Opinion

Project 2025 shows why politicians often stay silent on their priorities

By Matthew Gagnon

Say what you want to about Project 2025, it was still a very rare thing in modern American politics: straightforward, detailed and open to the public about its priorities. 

Clocking in at more than 900 pages, “Mandate for Leadership: The Conservative Promise” is the Heritage Foundation’s attempt to define the course of the next presidential administration, and steer it in a direction that it defines as “conservative.” It is the result of years of work by more than 350 Heritage-affiliated right-of-center voices, and at one point was viewed as a blueprint for what the next Republican administration would do once in office.

That was before, of course, the Democratic Party started to comb through the 900 pages, cherry-picking what it considered the most problematic parts, and then attacking them as a means of attacking a potential second term of Donald Trump. 

That was before Trump, sensitive to the attacks and to the notion that he was being manipulated and controlled by an outside group, decided to mock and ridicule it himself

Now, the entire project, having become a punching bag for the Democrats and a liability for the Republicans is in mothballs, with Paul Dans, the director of Project 2025, stepping away, and Heritage announcing that its policy work was concluding. 

This rapid rise and fall of the effort is instructive as to the perils of daring to say what you actually think, and do so in specific ways. 

Go to any political candidate’s website today and look for an “issues” section. If you head to Kamala Harris’ nascent presidential campaign website today, there isn’t even one there at all. She does get a bit of a pass given the recentness of her campaign and unprecedented way in which it began, but still she has been the sitting vice president of the United States for four years, so it shouldn’t be hard to put something up relatively quickly. 

Trump, who is now working on his third consecutive race for the White House, has only a vague list of priorities — a platform, he says — on his website. The policy depth we get there?

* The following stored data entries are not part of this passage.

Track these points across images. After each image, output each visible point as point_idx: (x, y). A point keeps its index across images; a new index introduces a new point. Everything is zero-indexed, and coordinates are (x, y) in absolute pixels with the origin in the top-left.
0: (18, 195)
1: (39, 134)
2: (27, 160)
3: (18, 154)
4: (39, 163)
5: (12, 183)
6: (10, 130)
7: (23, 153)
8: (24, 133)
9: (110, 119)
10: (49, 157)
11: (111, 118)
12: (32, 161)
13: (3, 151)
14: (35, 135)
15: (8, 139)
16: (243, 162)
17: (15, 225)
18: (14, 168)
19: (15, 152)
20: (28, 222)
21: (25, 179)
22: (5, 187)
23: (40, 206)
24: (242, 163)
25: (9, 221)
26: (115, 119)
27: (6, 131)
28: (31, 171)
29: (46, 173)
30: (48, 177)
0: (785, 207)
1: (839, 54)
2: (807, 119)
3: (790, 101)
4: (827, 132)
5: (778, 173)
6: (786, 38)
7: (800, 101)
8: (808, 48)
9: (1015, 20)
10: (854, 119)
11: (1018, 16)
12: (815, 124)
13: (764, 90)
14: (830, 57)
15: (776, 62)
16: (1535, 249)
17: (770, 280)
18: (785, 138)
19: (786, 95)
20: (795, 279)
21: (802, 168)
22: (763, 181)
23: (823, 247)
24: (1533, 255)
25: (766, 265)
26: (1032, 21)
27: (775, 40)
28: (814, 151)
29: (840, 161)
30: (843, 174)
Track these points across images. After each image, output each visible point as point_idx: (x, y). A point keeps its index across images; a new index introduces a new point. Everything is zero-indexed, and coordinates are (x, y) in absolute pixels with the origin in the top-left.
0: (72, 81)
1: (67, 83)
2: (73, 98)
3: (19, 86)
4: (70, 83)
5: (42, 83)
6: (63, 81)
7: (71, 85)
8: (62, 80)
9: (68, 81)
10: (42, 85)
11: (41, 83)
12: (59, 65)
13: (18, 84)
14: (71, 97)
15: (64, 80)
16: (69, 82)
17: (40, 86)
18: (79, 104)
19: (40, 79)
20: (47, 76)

Little more than statements like “seal the border and stop the migrant invasion,” or “end inflation, and make america affordable again,” or “make america the dominant energy producer in the world, by far!”

There isn’t much more depth as you go down the list of political offices. Here in Maine, U.S. Sen. Angus King, who is in cycle this year, has a list of “priorities” that he has for his potential 13th through 18th years in the U.S. Senate. Those priorities are vague statements like “supporting Maine’s businesses” or “modernizing Maine” followed by fluffy paragraphs that add few details. 

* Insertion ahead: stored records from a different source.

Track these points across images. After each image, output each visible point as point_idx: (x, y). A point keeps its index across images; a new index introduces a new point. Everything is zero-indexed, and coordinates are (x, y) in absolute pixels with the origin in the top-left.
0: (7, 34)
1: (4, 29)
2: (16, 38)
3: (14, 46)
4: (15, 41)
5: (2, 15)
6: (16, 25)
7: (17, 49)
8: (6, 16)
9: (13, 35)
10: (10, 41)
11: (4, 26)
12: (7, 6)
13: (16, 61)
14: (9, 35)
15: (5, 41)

In Maine’s 2nd Congressional District, Republican challenger Austin Theriault doesn’t even bother having any kind of issues list on his website at all, though his news section has some intermittent statements on issues here or there. Incumbent Jared Golden, in contrast, does have a fairly extensive issues section with a more substantial list of things he is advocating for. It is still by no means a hyperdetailed 900-page manifesto, and much of what he has stated are things I disagree with, but he does get some points for trying. 

Those who choose to have nothing, or to feature meaningless gibberish, do so for a very specific reason. Sure, sometimes politicians have empty heads and couldn’t come up with an original thought to save their life, but more often they actually do have strident and specific beliefs, and they have been conditioned over the years to stay silent about them. 

The Project 2025 experience shows you why. Listing your priorities for public consumption, and giving detailed explanations behind those priorities, simply opens you up to criticism and complaint. Liberals had a field day with Project 2025, as did many on the right. I think some of the effort is good, much of it is unoriginal and banal, and other parts of it are not at all what I believe. Then again, I do not much like the populist turn on domestic and foreign policy at the Heritage Foundation, or among the conservative movement at large, in the last several years. 

It may be that those on the proverbial “other side” may hold more extremist and bizarre, even destructive ideas, but if they stay silent about them and you volunteer your thoughts, it ends up being you that gets hammered for doing so while they skate. And so, in the end, it is better for those who want to direct the future of this country to just shut up and say nothing.

Gagnon of Yarmouth is the chief executive officer of the Maine Policy Institute, a free market policy think tank based in Portland. A Hampden native, he previously served as a senior strategist for the Republican Governors Association in Washington, D.C.